Start of SUPPLIED INFORMATION

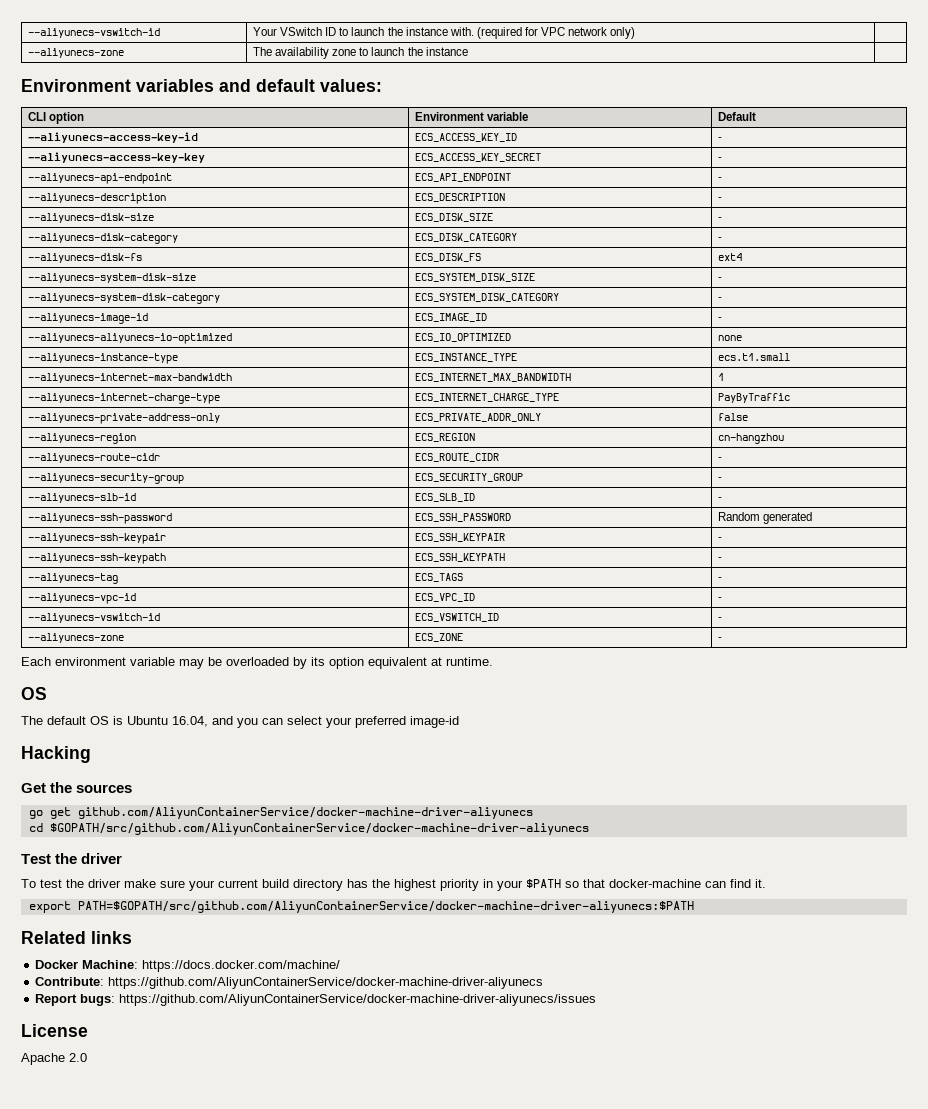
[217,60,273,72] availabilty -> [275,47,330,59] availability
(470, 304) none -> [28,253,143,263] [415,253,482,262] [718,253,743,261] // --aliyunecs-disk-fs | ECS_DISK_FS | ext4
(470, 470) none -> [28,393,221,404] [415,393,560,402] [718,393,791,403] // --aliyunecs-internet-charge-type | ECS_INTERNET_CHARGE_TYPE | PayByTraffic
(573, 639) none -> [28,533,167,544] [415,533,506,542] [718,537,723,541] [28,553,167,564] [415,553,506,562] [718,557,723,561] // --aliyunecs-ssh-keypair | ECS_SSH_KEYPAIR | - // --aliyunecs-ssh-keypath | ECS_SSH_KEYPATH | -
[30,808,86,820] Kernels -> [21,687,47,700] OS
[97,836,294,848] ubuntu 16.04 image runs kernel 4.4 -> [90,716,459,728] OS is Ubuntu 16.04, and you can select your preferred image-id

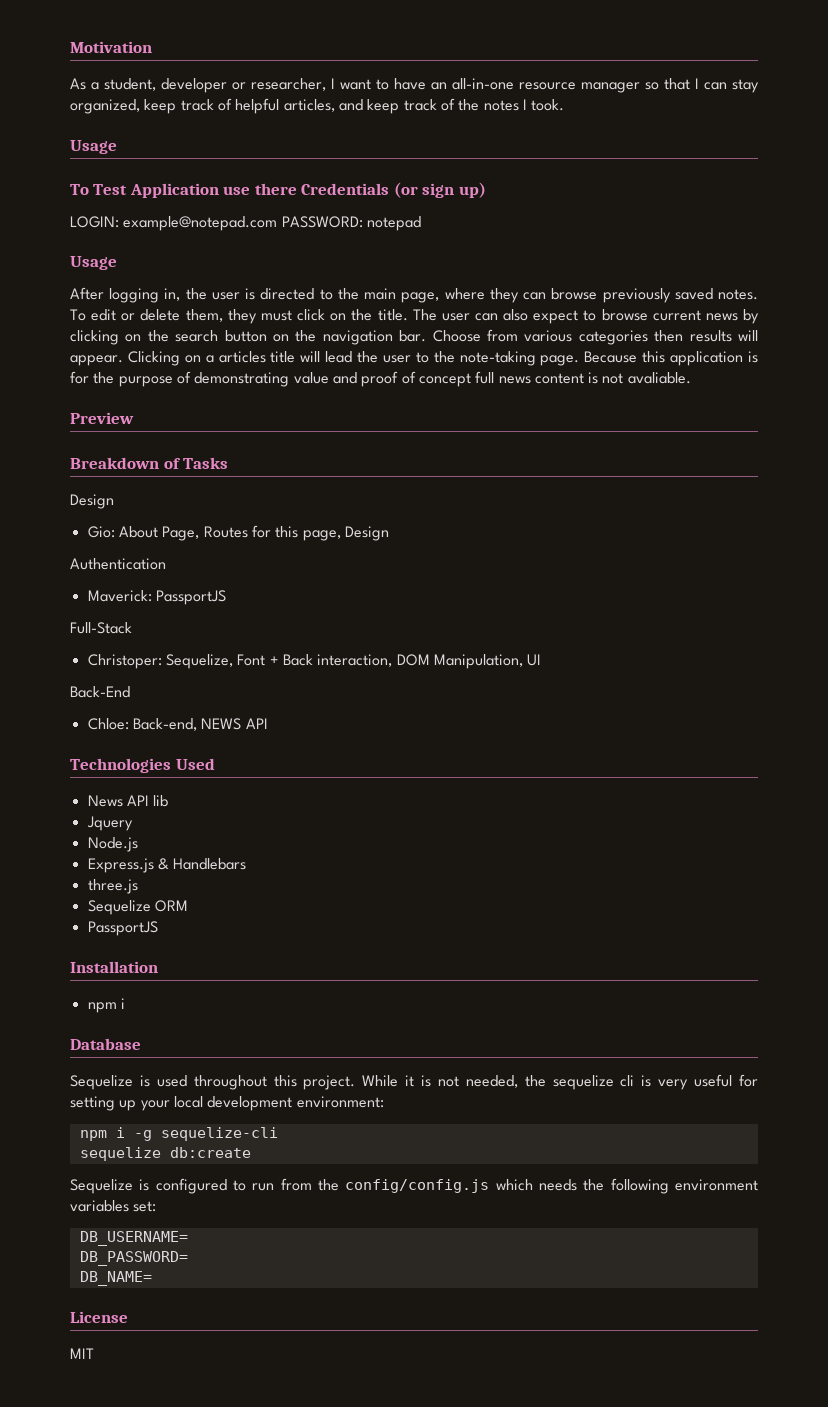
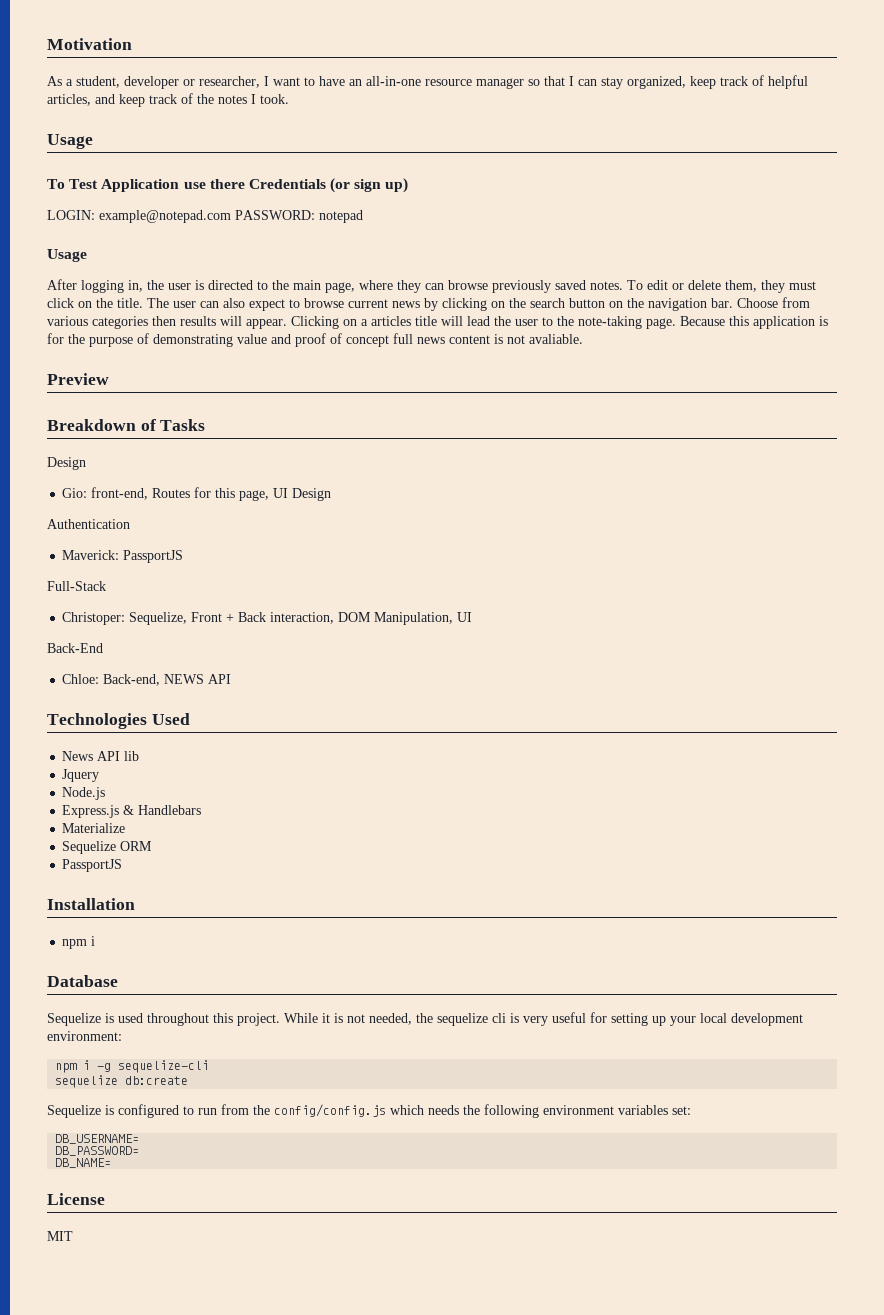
[118,526,200,541] About Page, -> [91,487,149,500] front-end,
(341, 535) none -> [273,488,289,498] UI
[237,654,266,666] Font -> [191,612,223,622] Front
[87,879,138,894] three.js -> [62,823,126,833] Materialize

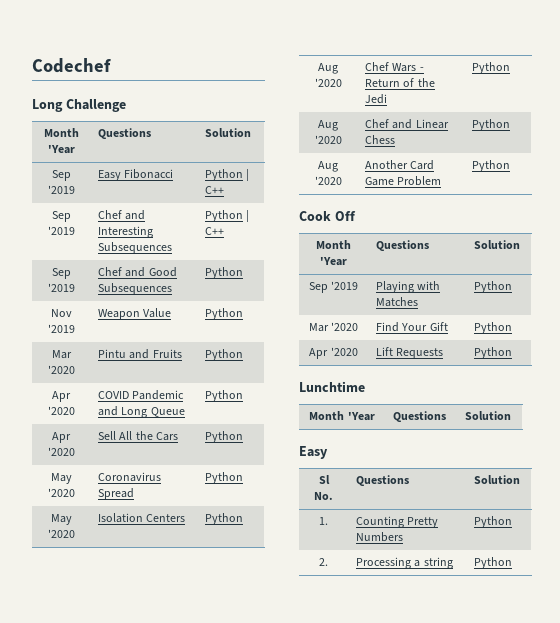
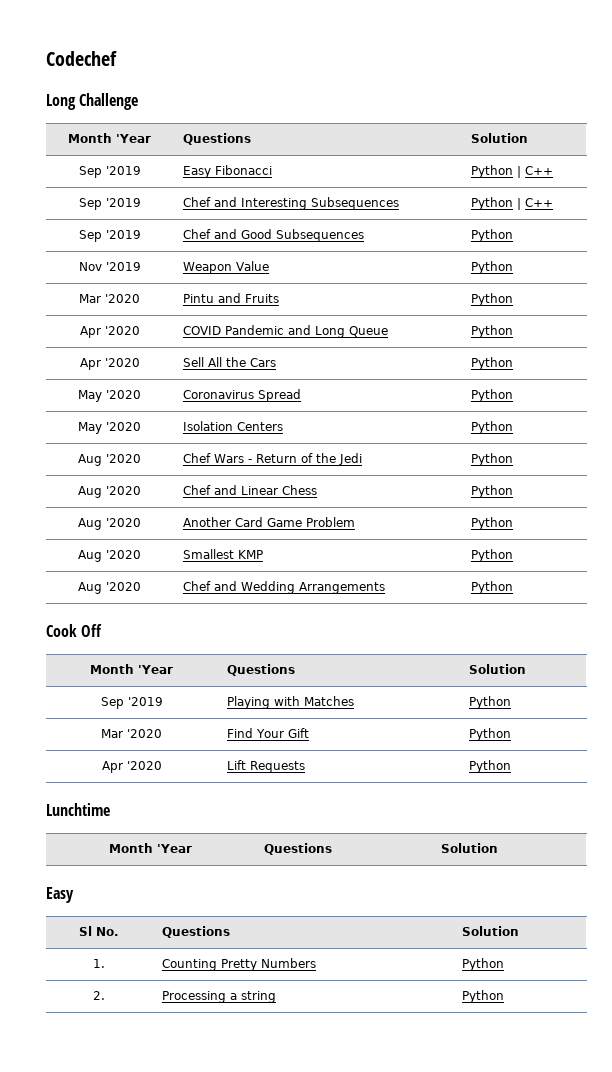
(511, 166) none -> [78,550,141,562] [182,549,263,559] [470,549,513,562] [78,582,141,594] [182,581,385,594] [470,581,513,594] // Aug '2020 | Smallest KMP | Python // Aug '2020 | Chef and Wedding Arrangements | Python

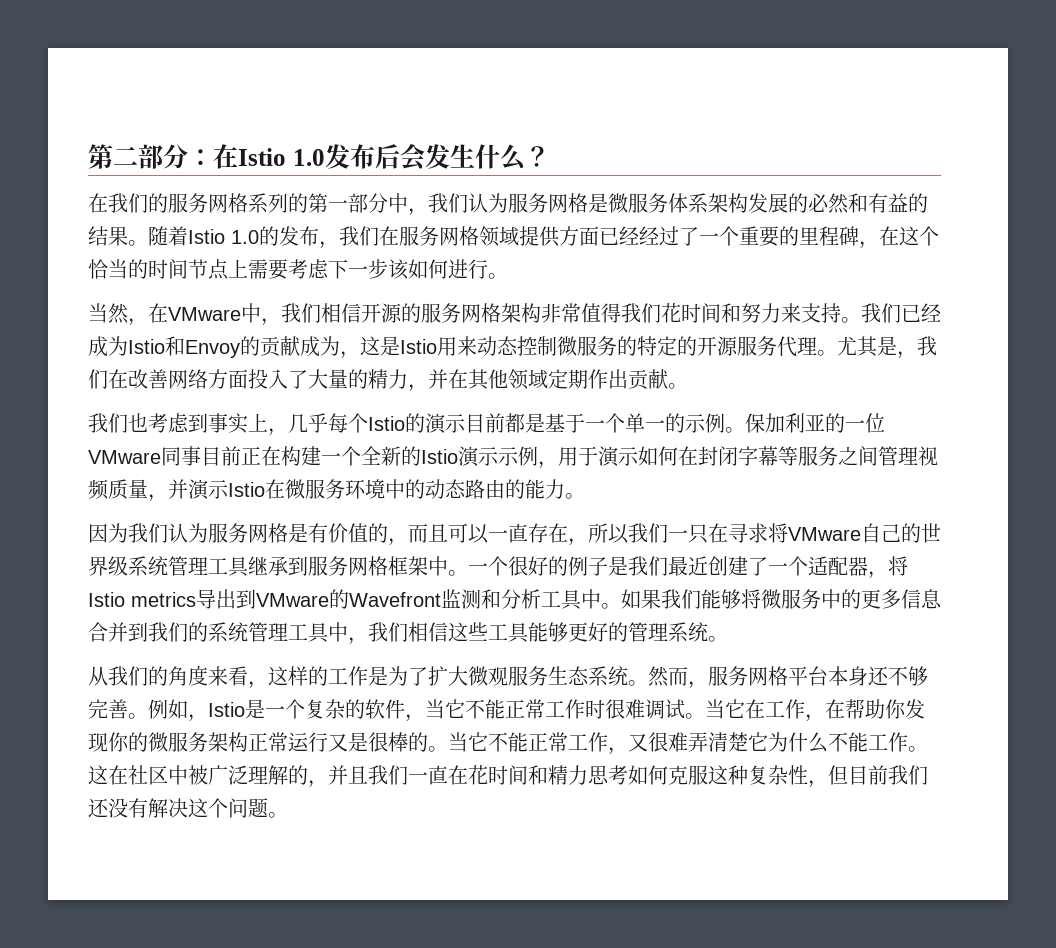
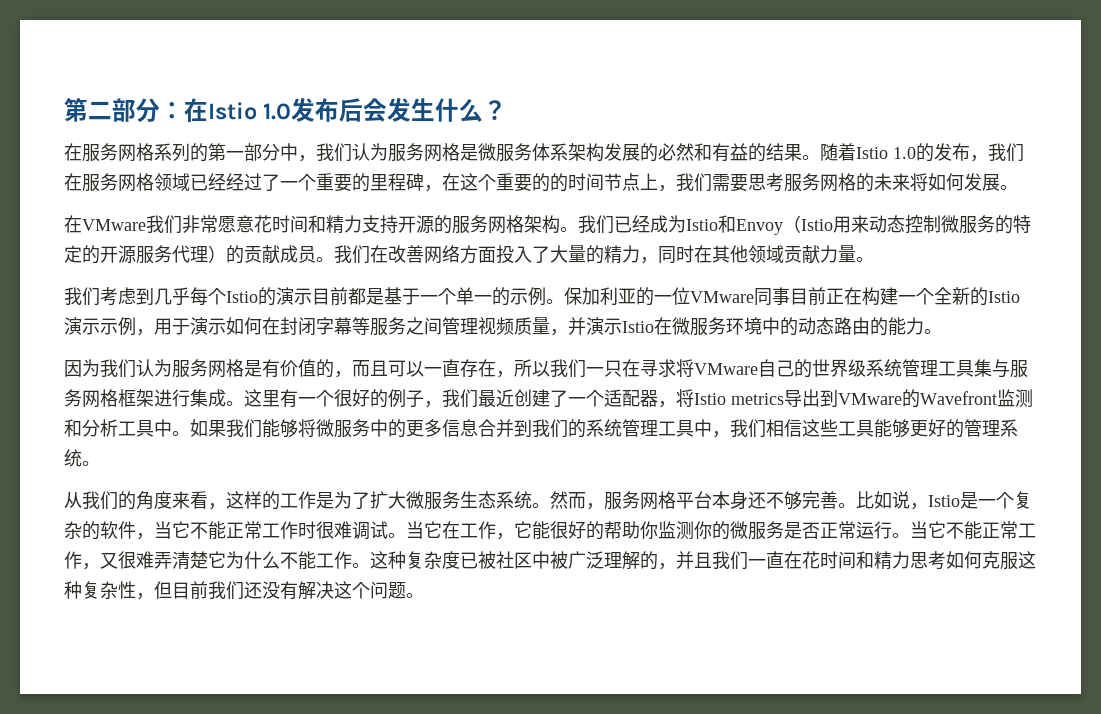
[108,193,168,213] 我们的 -> (82, 152) none
[519,226,599,247] 提供方面 -> (190, 182) none
[88,259,128,279] 恰当 -> [496,173,550,192] 重要的
[248,259,508,280] [88,303,361,326] 需要考虑下一步该如何进行。 // 当然，在VMware中，我们相信 -> [658,173,1018,192] [64,215,398,234] ，我们需要思考服务网格的未来将如何发展。 // 在VMware我们非常愿意花时间和精力支持
[541,303,841,323] 非常值得我们花时间和努力来支持 -> (560, 224) none
[240,336,400,359] 的贡献成为，这是 -> [783,215,801,233] （
[817,336,917,359] 。尤其是， -> [208,245,334,264] ）的贡献成员。
[428,369,448,389] 并 -> [658,245,694,264] 同时
[548,369,668,390] 定期作出贡献 -> [784,245,856,264] 贡献力量
[128,413,288,436] 也考虑到事实上， -> [100,287,154,306] 考虑到
[248,556,308,576] 继承到 -> [974,359,1010,378] 集与
[428,556,468,576] 中。 -> [154,389,298,408] 进行集成。这里有
[608,556,628,576] 是 -> [424,401,442,408] ，
[488,667,508,686] 观 -> (424, 500) none
[148,699,188,719] 例如 -> [856,491,910,509] 比如说
[825,699,925,719] [88,733,108,752] 在帮助你发现 -> [514,521,694,540] 它能很好的帮助你监测
[208,732,248,752] 架构 -> [784,522,820,539] 是否
[328,732,428,752] 又是很棒的 -> (892, 530) none
[108,765,128,785] 在 -> [388,551,496,569] 种复杂度已被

End of SUPPLIED INFORMATION

→ **INSTRUCTION**
In the entries above, find the line with "(573, 639) none" and the line with "(511, 166) none". Return exactly those lines and all the ones between them, pictures excluded.

→ **EXERCISE ANSWER**
(573, 639) none -> [28,533,167,544] [415,533,506,542] [718,537,723,541] [28,553,167,564] [415,553,506,562] [718,557,723,561] // --aliyunecs-ssh-keypair | ECS_SSH_KEYPAIR | - // --aliyunecs-ssh-keypath | ECS_SSH_KEYPATH | -
[30,808,86,820] Kernels -> [21,687,47,700] OS
[97,836,294,848] ubuntu 16.04 image runs kernel 4.4 -> [90,716,459,728] OS is Ubuntu 16.04, and you can select your preferred image-id

[118,526,200,541] About Page, -> [91,487,149,500] front-end,
(341, 535) none -> [273,488,289,498] UI
[237,654,266,666] Font -> [191,612,223,622] Front
[87,879,138,894] three.js -> [62,823,126,833] Materialize

(511, 166) none -> [78,550,141,562] [182,549,263,559] [470,549,513,562] [78,582,141,594] [182,581,385,594] [470,581,513,594] // Aug '2020 | Smallest KMP | Python // Aug '2020 | Chef and Wedding Arrangements | Python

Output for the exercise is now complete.